Check storage connection: storage: no init file, attempt to create failed: upload to S3: AccessDenied: Access Denied

Hi friends, i have installed mongodb operator and the psmdb to my test AWS EKS Cluster.

im having trouble setting up s3 backup using kubernetes secret. Can someone tell me what i could be doing wrong here?

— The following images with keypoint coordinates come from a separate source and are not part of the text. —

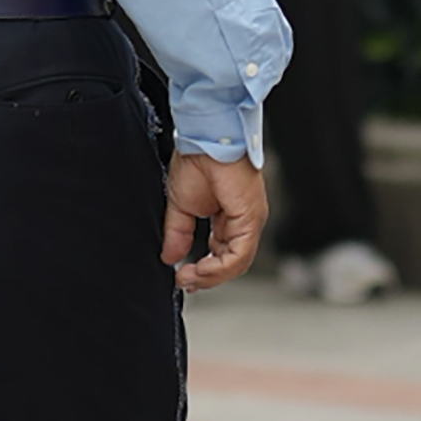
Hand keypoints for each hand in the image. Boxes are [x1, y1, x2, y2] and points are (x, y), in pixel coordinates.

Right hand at [162, 152, 268, 292]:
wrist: (204, 139)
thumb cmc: (197, 159)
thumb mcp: (180, 205)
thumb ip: (177, 234)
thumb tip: (169, 257)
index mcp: (229, 217)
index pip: (222, 254)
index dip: (203, 270)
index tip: (182, 276)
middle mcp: (242, 221)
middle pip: (231, 263)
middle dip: (206, 277)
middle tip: (185, 282)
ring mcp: (249, 220)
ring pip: (237, 263)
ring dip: (211, 276)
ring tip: (189, 277)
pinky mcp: (250, 218)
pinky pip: (239, 254)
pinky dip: (218, 267)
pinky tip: (200, 269)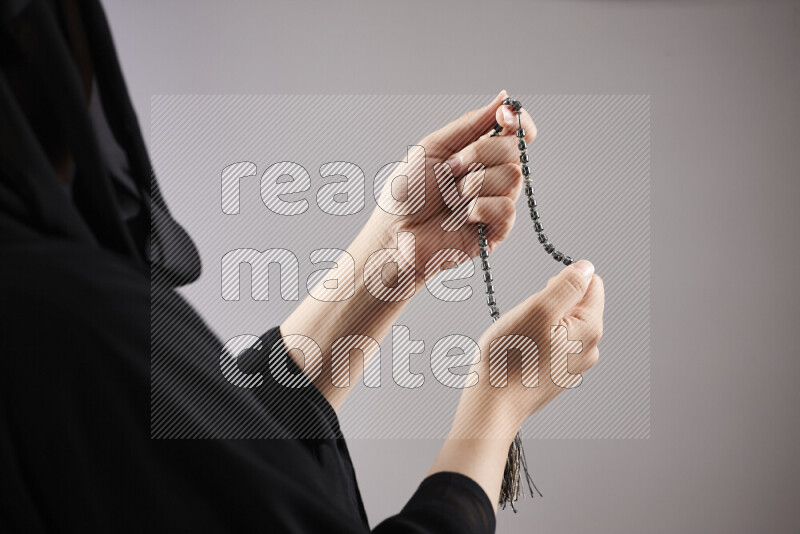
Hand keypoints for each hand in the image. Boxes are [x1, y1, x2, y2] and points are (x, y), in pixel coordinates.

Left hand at [367, 90, 536, 283]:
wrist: (393, 235)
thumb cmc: (406, 195)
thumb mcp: (434, 147)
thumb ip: (471, 123)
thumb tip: (503, 98)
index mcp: (479, 154)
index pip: (517, 132)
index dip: (518, 121)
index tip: (504, 116)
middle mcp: (492, 176)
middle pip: (515, 150)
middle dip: (480, 153)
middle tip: (450, 169)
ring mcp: (496, 203)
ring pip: (512, 177)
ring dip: (474, 184)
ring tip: (451, 198)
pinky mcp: (497, 230)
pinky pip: (506, 208)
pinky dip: (479, 208)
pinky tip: (461, 217)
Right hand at [454, 260, 604, 438]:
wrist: (491, 405)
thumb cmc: (508, 359)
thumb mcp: (537, 309)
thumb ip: (567, 285)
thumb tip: (586, 267)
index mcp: (589, 329)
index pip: (592, 284)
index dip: (563, 281)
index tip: (539, 298)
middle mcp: (589, 349)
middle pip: (575, 304)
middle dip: (549, 304)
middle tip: (525, 321)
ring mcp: (573, 365)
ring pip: (560, 324)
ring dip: (540, 322)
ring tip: (519, 338)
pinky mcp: (557, 375)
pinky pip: (551, 344)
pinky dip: (535, 341)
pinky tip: (519, 353)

I get the following error:

2023-04-26T14:04:07.000+0000 E [agentCheckup] check storage connection: storage: no init file, attempt to create failed: upload to S3: AccessDenied: Access Denied
status code: 403, request id: 3TEBJCYVHD97FJQG, host id: QZvnwwmOM3AGqZvKsMPsTAZCqAcZ199f/lRDM+Q4ChNeGSfGvzA1OzFpa+puqn+HGRIQy19N7Kc=

kubectl -n mongodb describe secret prod-aws-mongodb

Name:         prod-aws-mongodb
Namespace:    mongodb
Labels:       <none>
Annotations:  reconcile.external-secrets.io/data-hash: 46e613eded7184a44bd53358c5dcfa69

Type:  Opaque

Data
====
AWS_ACCESS_KEY_ID:      20 bytes
AWS_SECRET_ACCESS_KEY:  40 bytes

values.yaml

  storages:
    s3-eu-west:
      type: s3
      s3:
        bucket: acme-test-mongodb-backup
        credentialsSecret: prod-aws-mongodb
        region: eu-west-2
        prefix: ""
        uploadPartSize: 10485760
        maxUploadParts: 10000
        storageClass: STANDARD
        insecureSkipTLSVerify: false
  tasks:
   - name: "every-hour-backup"
     enabled: true
     schedule: "0 * * * *"
     keep: 3
     type: logical
     storageName: s3-eu-west

pbm status

Cluster:
========
rs0:
  - rs0/psmdb-db-rs0-0.psmdb-db-rs0.mongodb.svc.cluster.local:27017 [P]: pbm-agent v2.1.0 OK


PITR incremental backup:
========================
Status [OFF]

Currently running:
==================
(none)

Backups:
========
S3 eu-west-2 s3://acme-test-mongodb-backup
  Snapshots:
    2023-04-26T14:00:21Z 0.00B <logical> [ERROR: Backup stuck at `starting` stage, last beat ts: 1682517621] [2023-04-26T14:00:21Z]

pbm config

pitr:
  enabled: false
  oplogSpanMin: 0
  compression: s2
storage:
  type: s3
  s3:
    provider: aws
    region: eu-west-2
    bucket: acme-test-mongodb-backup
    credentials:
      access-key-id: '***'
      secret-access-key: '***'
    uploadPartSize: 10485760
    maxUploadParts: 10000
    storageClass: STANDARD
    insecureSkipTLSVerify: false
backup:
  priority:
    psmdb-db-rs0-0.psmdb-db-rs0.mongodb.svc.cluster.local:27017: 0.5
  compression: s2

Ive given the user behind the access credentials full access

image2175×231 19.4 KB

Looks like this is a bug in the latest version

backup:
  enabled: true
  image:
    repository: percona/percona-backup-mongodb
    tag: 2.1.0

I switched the tag to 2.0.5 and the same setup worked

Update:

maybe not, i teard everything down and rebuilt it, having the same issue on 2.0.5. It did work when i initially swapped image. because i have a backup in s3

Hi, How did you fix it please? I have same problem on AWS EC2

No i gave up using the percona snapshot and decided to use mongodump setup with a cron job. But i plan to revist this in the future

Alright, I have to fix it, mongodump doesn’t meet my requirement any more. I will reply if I solve it.Thank you.